Baharfar Mahroo, Yamini Yadollah, Seidi Shahram, Karami Monireh
Department of Chemistry, Faculty of Sciences, Tarbiat Modares University, P.O. Box: 14115-175, Tehran, Iran.
Department of Chemistry, Faculty of Sciences, Tarbiat Modares University, P.O. Box: 14115-175, Tehran, Iran.
J Chromatogr B Analyt Technol Biomed Life Sci. 2017 Nov 15;1068-1069:313-321. doi: 10.1016/j.jchromb.2017.10.062. Epub 2017 Nov 2.
In this work, a microfluidic device was developed for on-chip electromembrane extraction of trace amounts of ephedrine (EPH) and clonidine (CLO) in human urine and plasma samples followed by HPLC-UV analysis. Two polymethylmethacrylate plates were used as substrates and a microchannel was carved in each plate. The microchannel channel on the underneath plate provided the flow pass of the sample solution and the one on the upper plate dedicated to a compartment for the stagnant acceptor phase. A piece of polypropylene sheet was impregnated by an organic solvent and mounted between the two parts of the chip device. An electrical field, across the porous sheet, was created by two embedded platinum electrodes placed in the bottom of the channels which were connected to a power supply. The analytes were converted to their ionized form, passed through the supported liquid membrane, and then extracted into the acceptor phase by the applied voltage.

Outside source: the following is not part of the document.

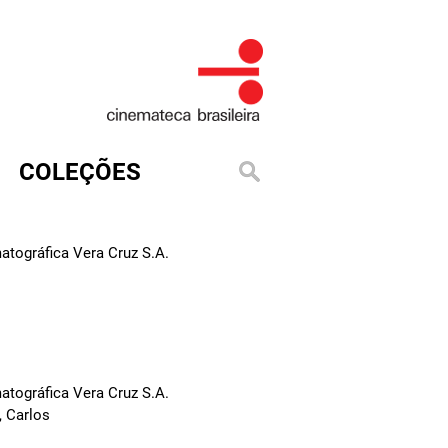
COLEÇÕES
tográfica Vera Cruz S.A.
tográfica Vera Cruz S.A.
, Carlos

All the effective parameters including the type of the SLM, the SLM composition, pH of donor and acceptor phases, and the quantity of the applied voltage were evaluated and optimized. Several organic solvents were evaluated as the SLM to assess the effect of SLM composition. Other parameters were optimized by a central composite design. Under the optimal conditions of voltage of 74V, flow rate of 28μLmin, 100 and 20mM HCl as acceptor and donor phase composition, respectively, the calibration curves were plotted for both analytes. The limits of detection were less than 7.0 and 11μgL in urine and plasma, respectively. The linear dynamic ranges were within the range of 10-450 and 25-500μgL (r˃0.9969) for CLO, and within the range of 20-450 and 30-500μgL (r˃0.9907) for EPH in urine and plasma, respectively. To examine the capability of the method, real biological samples were analyzed. The results represented a high accuracy in the quantitative analysis of the analytes with relative recoveries within the range of 94.6-105.2% and acceptable repeatability with relative standard deviations lower than 5.1%.
在本研究中,开发了一种微流控装置,用于对人尿液和血浆样本中的痕量麻黄碱(EPH)和可乐定(CLO)进行芯片上的电膜萃取,随后进行HPLC-UV分析。使用两块聚甲基丙烯酸甲酯板作为基底,在每块板上刻蚀出一个微通道。下面板上的微通道提供样品溶液的流动通道,上面板上的微通道专门作为静止接收相的隔室。一块聚丙烯片材用有机溶剂浸渍后安装在芯片装置的两部分之间。通过放置在通道底部并连接到电源的两个嵌入式铂电极,在多孔片材上产生电场。分析物转化为离子化形式,穿过支撑液膜,然后通过施加的电压萃取到接收相中。对包括支撑液膜类型、支撑液膜组成、供体和受体相的pH值以及施加电压量在内的所有有效参数进行了评估和优化。评估了几种有机溶剂作为支撑液膜,以评估支撑液膜组成的影响。通过中心复合设计对其他参数进行了优化。在74V电压、28μLmin流速、分别为100和20mM HCl的接收相和供体相组成的最佳条件下,绘制了两种分析物的校准曲线。尿液和血浆中的检测限分别小于7.0和11μgL。可乐定在尿液和血浆中的线性动态范围分别为10-450和25-500μgL(r˃0.9969),麻黄碱在尿液和血浆中的线性动态范围分别为20-450和30-500μgL(r˃0.9907)。为了检验该方法的能力,对实际生物样品进行了分析。结果表明,该方法在分析物的定量分析中具有很高的准确性,相对回收率在94.6-105.2%范围内,具有可接受的重复性,相对标准偏差低于5.1%。